Eurozone CPI data is due later on Tuesday, and CBA analysts said German data suggests this may come in higher than expected as well.
In addition, he said in a note to clients, “A number of ECB officials are speaking tonight, and they are undoubtedly talking about the prospects for higher European interest rates.”
The euro is set to rise 2.2% in May, which will be its biggest monthly rise in a year.
The dollar index was at 101.65, after dropping to a five-week low of 101.29 overnight. The index measures the US currency against six peers with the largest weight in the euro.
“Focus has shifted from higher inflation and further rate hikes to concerns about whether the Fed’s tightening has put pressure on the economy, and that has caused the dollar to weaken over the past few weeks,” said Redmond Wong, market analyst at Saxo Markets Hong. Kong.

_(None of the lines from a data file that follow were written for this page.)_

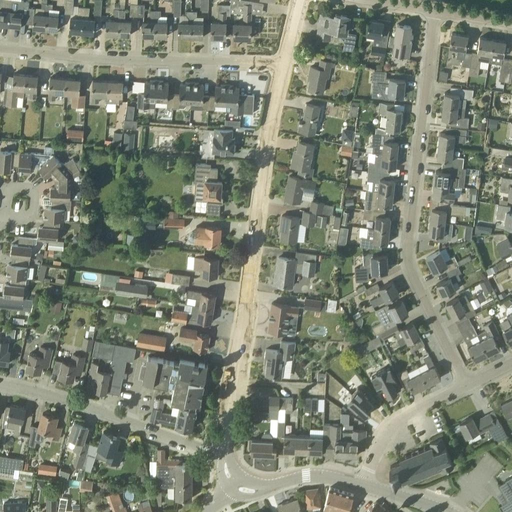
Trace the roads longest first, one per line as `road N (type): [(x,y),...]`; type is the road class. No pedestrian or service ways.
road 1 (secondary): [(225,454),(282,65)]
road 2 (residential): [(465,384),(407,265),(434,11)]
road 3 (residential): [(282,65),(0,50)]
road 4 (residential): [(361,486),(398,423),(465,384)]
road 5 (residential): [(130,427),(0,386)]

However, noting that there is no certainty that the Fed will walk away from the aggressive tightening pace, he referred to the hawkish comments from Fed Governor Christopher Waller, adding, “So this trend of dollar weakness could be reversed.”
Investors say the recovery in sentiment towards riskier assets and currencies caused in part by the easing of the lockdown in China’s financial hub in Shanghai has also weighed on the safe-haven greenback recently.
News that European Union leaders agreed in principle on Monday to cut most oil imports from Russia by the end of this year sent oil prices higher and boosted commodity currencies.
The Canadian dollar touched 1.2653 against the dollar, close to a one-month high overnight, ahead of the Bank of Canada meeting on Wednesday where all 30 economists polled by Reuters expected a 50 basis point rate hike to 1.50%.
The Australian dollar was at $0.7191, up sharply last week, but little changed on the day despite better-than-expected PMI data from China.
Bitcoin was on top at around $31,600 after rising above $32,000 overnight for the first time in more than three weeks.
The British pound was at $1,261 and is set to post a 0.5% monthly gain against the dollar, its first monthly rise in 2022.
The yen was at 127.95 per dollar, the weakest on the day, but braced for its strongest month since July of last year.